*Your goal:* An exact copy of the data is needed, one that excludes all pictures.

═════ Source material ═════

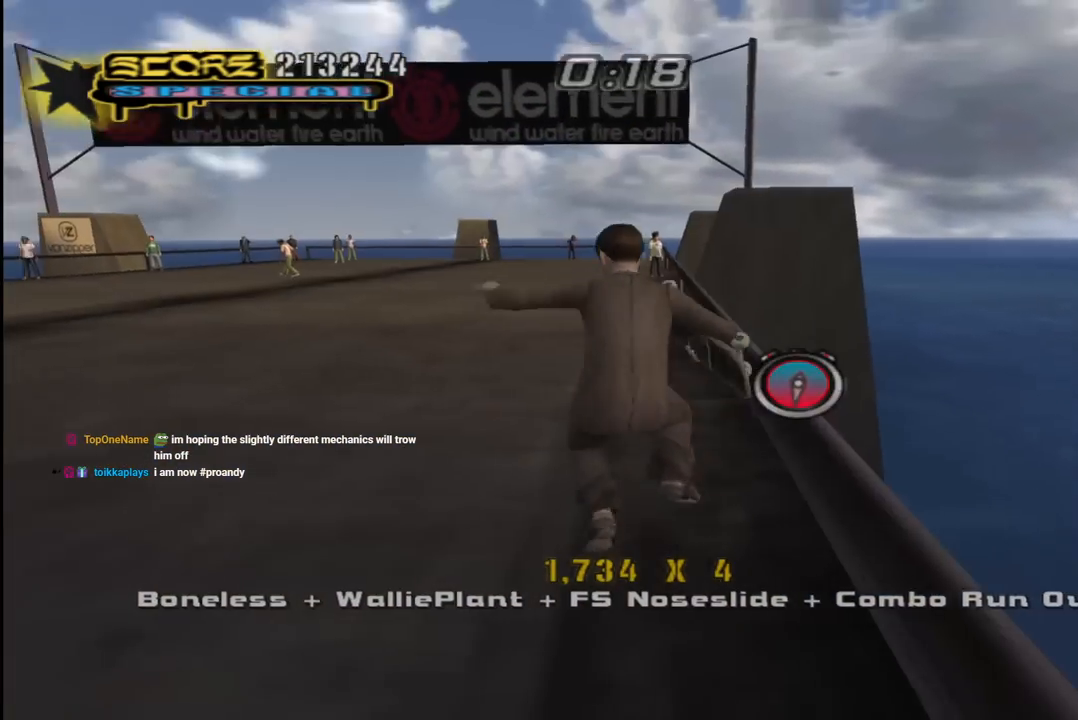
{"buttons": ["CROSS"], "left_stick": "center", "right_stick": "center", "events": [[50, "L1", "down"], [100, "R1", "down"], [133, "L1", "up"], [183, "L1", "down"], [200, "R1", "up"], [250, "L1", "up"], [250, "R1", "down"], [317, "R1", "up"], [333, "DPAD_LEFT", "up"], [483, "DPAD_UP", "up"]]}
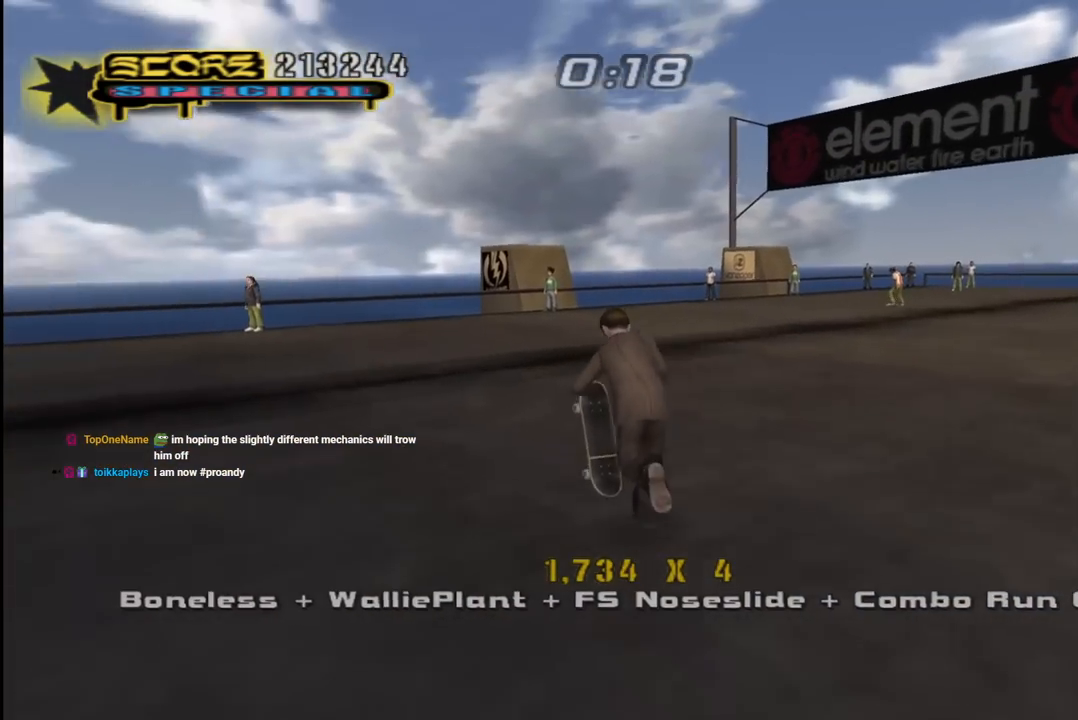
{"buttons": ["L1", "DPAD_UP", "DPAD_LEFT"], "left_stick": "center", "right_stick": "down-right", "events": [[33, "DPAD_LEFT", "down"], [33, "DPAD_UP", "down"], [67, "CROSS", "up"], [83, "L1", "down"], [217, "right_stick", "down-right"]]}
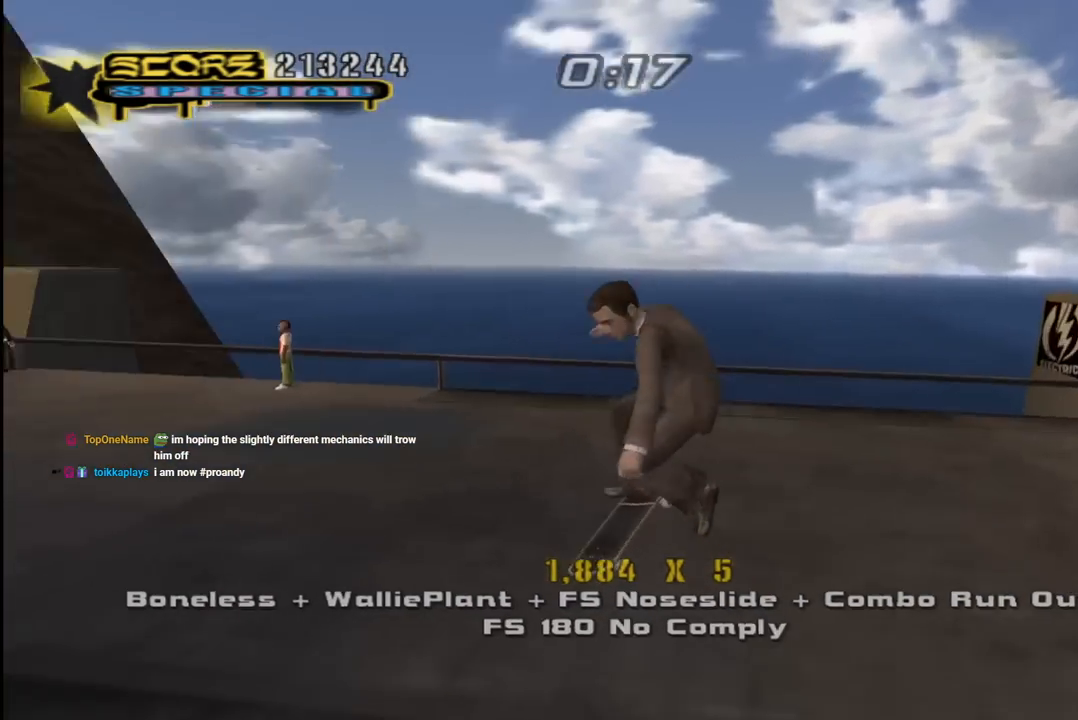
{"buttons": ["CROSS", "DPAD_DOWN", "DPAD_LEFT"], "left_stick": "center", "right_stick": "center", "events": [[17, "L1", "up"], [50, "DPAD_LEFT", "up"], [67, "DPAD_UP", "up"], [117, "right_stick", "center"], [217, "CROSS", "down"], [267, "DPAD_LEFT", "down"], [333, "DPAD_DOWN", "down"]]}
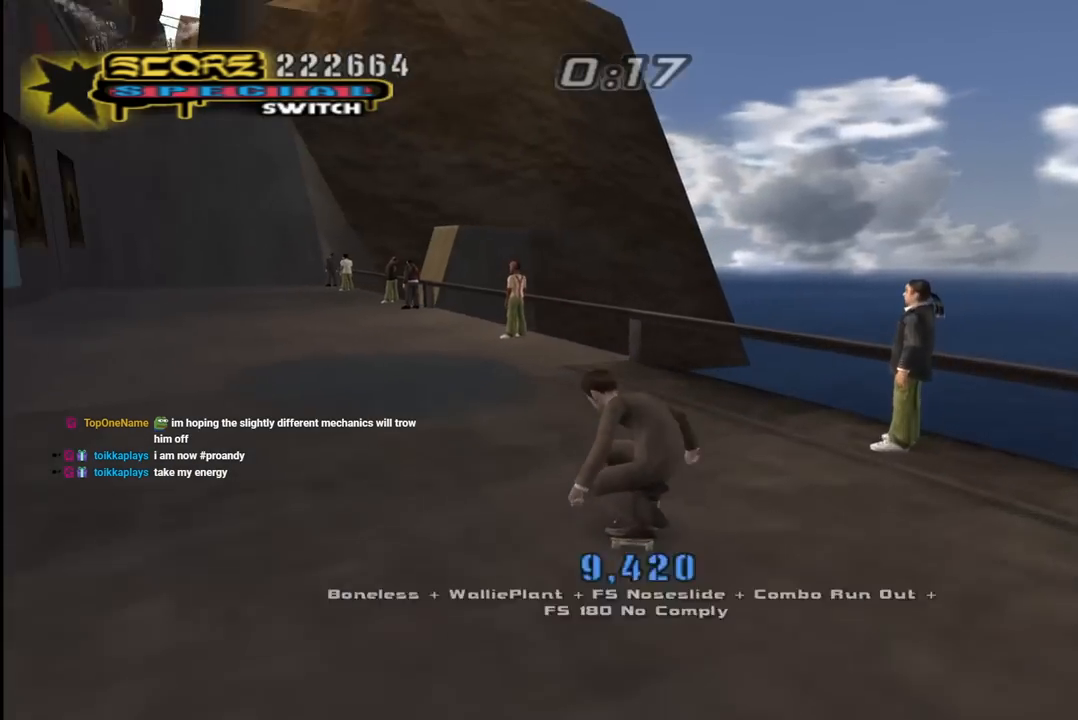
{"buttons": ["CROSS"], "left_stick": "center", "right_stick": "center", "events": [[233, "DPAD_DOWN", "up"], [250, "DPAD_UP", "down"], [283, "DPAD_UP", "up"], [300, "DPAD_LEFT", "up"]]}
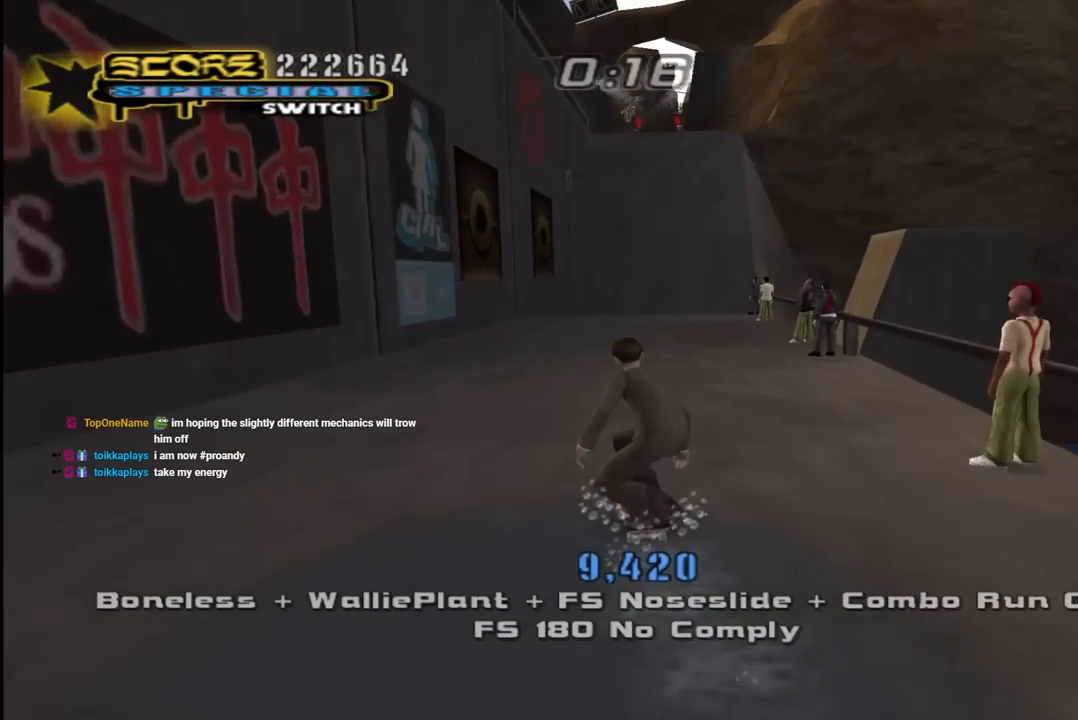
{"buttons": ["CROSS", "DPAD_RIGHT"], "left_stick": "center", "right_stick": "center", "events": [[83, "DPAD_UP", "down"], [267, "DPAD_UP", "up"], [367, "DPAD_UP", "down"], [400, "DPAD_RIGHT", "down"], [483, "DPAD_UP", "up"]]}
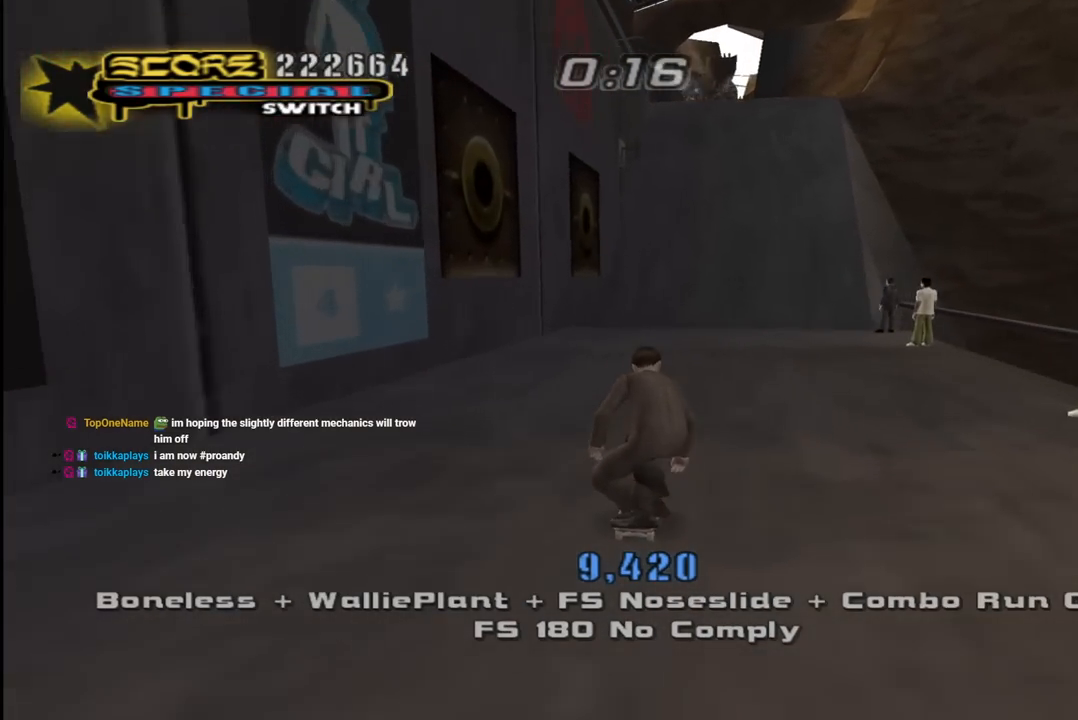
{"buttons": ["CROSS", "DPAD_UP"], "left_stick": "center", "right_stick": "center", "events": [[17, "DPAD_RIGHT", "up"], [183, "DPAD_LEFT", "down"], [200, "DPAD_UP", "down"], [283, "DPAD_LEFT", "up"], [283, "DPAD_UP", "up"], [483, "DPAD_UP", "down"]]}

═════

*Final answer:*
{"buttons": ["CROSS"], "left_stick": "center", "right_stick": "center", "events": [[50, "L1", "down"], [100, "R1", "down"], [133, "L1", "up"], [183, "L1", "down"], [200, "R1", "up"], [250, "L1", "up"], [250, "R1", "down"], [317, "R1", "up"], [333, "DPAD_LEFT", "up"], [483, "DPAD_UP", "up"]]}
{"buttons": ["L1", "DPAD_UP", "DPAD_LEFT"], "left_stick": "center", "right_stick": "down-right", "events": [[33, "DPAD_LEFT", "down"], [33, "DPAD_UP", "down"], [67, "CROSS", "up"], [83, "L1", "down"], [217, "right_stick", "down-right"]]}
{"buttons": ["CROSS", "DPAD_DOWN", "DPAD_LEFT"], "left_stick": "center", "right_stick": "center", "events": [[17, "L1", "up"], [50, "DPAD_LEFT", "up"], [67, "DPAD_UP", "up"], [117, "right_stick", "center"], [217, "CROSS", "down"], [267, "DPAD_LEFT", "down"], [333, "DPAD_DOWN", "down"]]}
{"buttons": ["CROSS"], "left_stick": "center", "right_stick": "center", "events": [[233, "DPAD_DOWN", "up"], [250, "DPAD_UP", "down"], [283, "DPAD_UP", "up"], [300, "DPAD_LEFT", "up"]]}
{"buttons": ["CROSS", "DPAD_RIGHT"], "left_stick": "center", "right_stick": "center", "events": [[83, "DPAD_UP", "down"], [267, "DPAD_UP", "up"], [367, "DPAD_UP", "down"], [400, "DPAD_RIGHT", "down"], [483, "DPAD_UP", "up"]]}
{"buttons": ["CROSS", "DPAD_UP"], "left_stick": "center", "right_stick": "center", "events": [[17, "DPAD_RIGHT", "up"], [183, "DPAD_LEFT", "down"], [200, "DPAD_UP", "down"], [283, "DPAD_LEFT", "up"], [283, "DPAD_UP", "up"], [483, "DPAD_UP", "down"]]}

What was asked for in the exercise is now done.